Exercise tasks:
1. In the hunting-season thread, why does one poster's family think Dad's horse was shot during deer season north of Craig, Colorado? Answer in one to three sentences.
2. According to the hunting-season thread, what did the city hunters try to tag?
3. List every username that heads a post in the hunting-season thread, counting each name once.

Excerpt to read:

——————————

# It's That Time Of Year. Keep Them Safe!



## ozarkian (Dec 11, 2010)




----------



## glasswrongsize (Sep 15, 2015)

Smart move as cows are easily confused with "slow elk" 

Mark


----------



## Vol (Jul 5, 2009)

Anyone that could possibly mistake cattle for deer while hunting needs to be banned for life from firearm possession or usage.

Regards, Mike


----------



## ozarkian (Dec 11, 2010)

Anyone that could possibly mistake cattle for deer while hunting needs to be banned for life from firearm possession or usage.

Regards, Mike

Agreed.


----------



## luke strawwalker (Jul 31, 2014)

ozarkian said:


>


Should help the less knowledgeable hunters differentiate between those rare black angus deer running around and their lookalike cows...

Later! OL J R


----------



## CowboyRam (Dec 13, 2015)

Years ago there was someone that had a horse shot out from under him during hunting season up on the Grand Mesa near Grand Junction Colorado. I don't remember if they ever caught the guy; that had to be almost 30 years ago.


----------



## CowboyRam (Dec 13, 2015)

Dad had a horse shot during deer season north of Craig Colorado, and the guy never was caught. We think that they were mad because grandpa chased them off the ranch he had at that time.


----------



## OhioHay (Jun 4, 2008)

Had some city folk come down and hunt in the area. They tried to tag a couple goats they shot.


----------



## Wethay (Jul 17, 2015)

I tend to have more fun poacher hunting than deer hunting. We have a dead end lane and the people that drive up it slow with a rifle in their hands are never road hunting, just ask them. Then of course I don't park farm equipment in the driveway so they can't leave, but sometimes it breaks down in the most inconvenient places and if I don't think they get the message the sheriff can help me get it going.


----------



## SCtrailrider (May 1, 2016)

——————————

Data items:
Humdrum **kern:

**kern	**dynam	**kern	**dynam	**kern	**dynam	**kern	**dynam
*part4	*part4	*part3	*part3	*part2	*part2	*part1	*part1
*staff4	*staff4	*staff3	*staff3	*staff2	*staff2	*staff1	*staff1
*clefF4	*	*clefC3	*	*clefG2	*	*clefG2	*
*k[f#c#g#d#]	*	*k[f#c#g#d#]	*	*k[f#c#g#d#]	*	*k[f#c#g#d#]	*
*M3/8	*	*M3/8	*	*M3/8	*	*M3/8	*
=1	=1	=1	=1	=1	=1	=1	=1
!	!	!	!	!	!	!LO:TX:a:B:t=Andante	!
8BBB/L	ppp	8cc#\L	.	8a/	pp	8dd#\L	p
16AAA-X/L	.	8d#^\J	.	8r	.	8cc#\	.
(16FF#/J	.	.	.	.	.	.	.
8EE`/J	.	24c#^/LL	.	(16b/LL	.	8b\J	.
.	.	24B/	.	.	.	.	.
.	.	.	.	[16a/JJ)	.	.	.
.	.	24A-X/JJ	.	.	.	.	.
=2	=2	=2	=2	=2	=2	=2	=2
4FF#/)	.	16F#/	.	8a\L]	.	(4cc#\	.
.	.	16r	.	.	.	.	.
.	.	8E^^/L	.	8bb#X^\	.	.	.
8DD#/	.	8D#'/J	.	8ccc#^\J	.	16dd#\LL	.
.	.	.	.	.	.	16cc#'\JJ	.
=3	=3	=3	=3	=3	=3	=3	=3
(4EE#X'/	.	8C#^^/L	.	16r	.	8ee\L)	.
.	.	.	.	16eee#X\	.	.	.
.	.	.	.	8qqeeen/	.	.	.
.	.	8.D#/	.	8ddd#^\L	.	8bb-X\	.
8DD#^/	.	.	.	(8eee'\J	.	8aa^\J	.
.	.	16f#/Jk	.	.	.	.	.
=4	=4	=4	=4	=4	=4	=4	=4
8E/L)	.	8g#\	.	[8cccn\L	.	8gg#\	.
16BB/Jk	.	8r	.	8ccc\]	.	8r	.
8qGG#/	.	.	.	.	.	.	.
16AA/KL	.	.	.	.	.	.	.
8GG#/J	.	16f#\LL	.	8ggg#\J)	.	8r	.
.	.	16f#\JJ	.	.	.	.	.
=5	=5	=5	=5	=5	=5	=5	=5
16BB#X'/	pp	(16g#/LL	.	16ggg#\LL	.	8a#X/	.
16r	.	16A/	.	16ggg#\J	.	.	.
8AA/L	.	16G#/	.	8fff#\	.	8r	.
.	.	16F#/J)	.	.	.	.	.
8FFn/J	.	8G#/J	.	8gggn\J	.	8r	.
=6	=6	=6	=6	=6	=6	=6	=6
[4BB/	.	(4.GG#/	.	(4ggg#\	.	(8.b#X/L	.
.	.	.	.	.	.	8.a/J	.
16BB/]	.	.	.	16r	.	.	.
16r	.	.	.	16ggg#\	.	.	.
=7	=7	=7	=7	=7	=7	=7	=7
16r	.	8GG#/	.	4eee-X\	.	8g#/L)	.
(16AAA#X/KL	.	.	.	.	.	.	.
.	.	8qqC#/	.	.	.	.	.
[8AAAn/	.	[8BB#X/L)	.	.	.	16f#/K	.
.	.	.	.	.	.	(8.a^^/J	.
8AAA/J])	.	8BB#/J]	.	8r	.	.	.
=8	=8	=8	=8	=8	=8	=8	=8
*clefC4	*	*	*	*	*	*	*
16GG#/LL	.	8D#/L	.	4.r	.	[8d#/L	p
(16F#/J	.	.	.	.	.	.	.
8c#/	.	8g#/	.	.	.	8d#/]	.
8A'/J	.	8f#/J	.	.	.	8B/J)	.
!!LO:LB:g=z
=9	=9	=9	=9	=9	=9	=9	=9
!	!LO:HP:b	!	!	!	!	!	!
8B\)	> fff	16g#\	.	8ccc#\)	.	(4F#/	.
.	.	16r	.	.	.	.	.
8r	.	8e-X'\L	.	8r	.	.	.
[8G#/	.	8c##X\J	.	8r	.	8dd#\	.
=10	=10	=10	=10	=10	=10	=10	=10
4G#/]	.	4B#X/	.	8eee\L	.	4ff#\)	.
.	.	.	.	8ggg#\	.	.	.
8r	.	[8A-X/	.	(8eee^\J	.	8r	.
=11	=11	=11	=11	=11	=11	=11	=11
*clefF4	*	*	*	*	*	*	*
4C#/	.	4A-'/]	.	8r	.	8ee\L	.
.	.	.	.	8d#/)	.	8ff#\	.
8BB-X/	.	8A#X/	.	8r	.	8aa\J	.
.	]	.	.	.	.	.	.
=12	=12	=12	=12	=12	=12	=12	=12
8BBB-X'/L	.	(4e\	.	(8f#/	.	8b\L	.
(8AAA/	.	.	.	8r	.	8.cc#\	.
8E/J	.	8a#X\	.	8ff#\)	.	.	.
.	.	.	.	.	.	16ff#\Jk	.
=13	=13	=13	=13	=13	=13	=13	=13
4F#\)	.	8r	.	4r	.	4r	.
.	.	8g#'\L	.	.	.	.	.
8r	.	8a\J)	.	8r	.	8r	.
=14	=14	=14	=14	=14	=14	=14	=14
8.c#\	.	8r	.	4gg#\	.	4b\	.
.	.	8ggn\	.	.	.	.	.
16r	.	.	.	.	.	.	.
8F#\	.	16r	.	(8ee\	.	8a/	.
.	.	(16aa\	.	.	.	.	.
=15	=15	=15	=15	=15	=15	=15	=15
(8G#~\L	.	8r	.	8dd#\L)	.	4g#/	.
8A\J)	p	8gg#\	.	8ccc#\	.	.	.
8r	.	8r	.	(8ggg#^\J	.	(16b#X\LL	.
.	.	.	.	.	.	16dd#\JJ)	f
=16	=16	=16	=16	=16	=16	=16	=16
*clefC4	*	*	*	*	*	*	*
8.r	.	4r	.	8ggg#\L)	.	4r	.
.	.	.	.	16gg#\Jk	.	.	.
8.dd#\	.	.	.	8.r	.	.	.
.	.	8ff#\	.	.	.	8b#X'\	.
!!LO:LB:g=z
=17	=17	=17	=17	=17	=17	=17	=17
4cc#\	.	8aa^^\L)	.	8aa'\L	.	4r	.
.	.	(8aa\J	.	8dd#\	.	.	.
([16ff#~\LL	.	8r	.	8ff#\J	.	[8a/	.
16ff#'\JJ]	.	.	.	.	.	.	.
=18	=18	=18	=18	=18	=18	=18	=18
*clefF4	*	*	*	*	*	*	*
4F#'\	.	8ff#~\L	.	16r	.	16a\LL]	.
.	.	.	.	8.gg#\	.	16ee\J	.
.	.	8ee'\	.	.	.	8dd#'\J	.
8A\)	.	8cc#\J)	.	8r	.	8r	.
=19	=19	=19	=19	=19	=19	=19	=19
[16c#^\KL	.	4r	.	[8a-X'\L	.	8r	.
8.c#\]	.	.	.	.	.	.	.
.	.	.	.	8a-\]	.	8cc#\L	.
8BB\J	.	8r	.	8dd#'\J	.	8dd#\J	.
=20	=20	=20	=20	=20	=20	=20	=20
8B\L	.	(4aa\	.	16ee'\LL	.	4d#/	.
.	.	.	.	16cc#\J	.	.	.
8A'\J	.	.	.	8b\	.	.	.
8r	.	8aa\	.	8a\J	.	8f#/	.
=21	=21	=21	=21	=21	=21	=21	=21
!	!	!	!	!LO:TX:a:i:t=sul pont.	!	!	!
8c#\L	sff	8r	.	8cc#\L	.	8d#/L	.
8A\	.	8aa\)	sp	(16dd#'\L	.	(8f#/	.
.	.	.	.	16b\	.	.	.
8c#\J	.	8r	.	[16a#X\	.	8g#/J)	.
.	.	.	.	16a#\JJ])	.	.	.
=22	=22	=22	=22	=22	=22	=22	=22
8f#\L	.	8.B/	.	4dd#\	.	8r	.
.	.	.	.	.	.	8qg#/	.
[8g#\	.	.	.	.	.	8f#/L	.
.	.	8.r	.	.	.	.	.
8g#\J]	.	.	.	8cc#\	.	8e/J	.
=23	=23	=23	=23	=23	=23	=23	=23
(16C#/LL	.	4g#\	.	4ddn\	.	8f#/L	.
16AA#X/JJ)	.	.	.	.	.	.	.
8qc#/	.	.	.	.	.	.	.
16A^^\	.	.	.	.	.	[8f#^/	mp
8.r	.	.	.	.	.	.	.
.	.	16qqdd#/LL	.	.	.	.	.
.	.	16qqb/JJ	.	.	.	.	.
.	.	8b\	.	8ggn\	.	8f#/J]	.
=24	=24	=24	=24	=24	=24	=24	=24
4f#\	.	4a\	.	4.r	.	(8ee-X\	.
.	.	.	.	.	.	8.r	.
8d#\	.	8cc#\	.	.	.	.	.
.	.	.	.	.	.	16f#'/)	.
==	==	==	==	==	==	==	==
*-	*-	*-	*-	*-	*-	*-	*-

——————————

Answers below:
1. The family thinks the shooters were angry because grandpa had chased them off the ranch he owned at that time.

2. A couple of goats they had shot.

3. ozarkian, glasswrongsize, Vol, luke strawwalker, CowboyRam, OhioHay, Wethay, SCtrailrider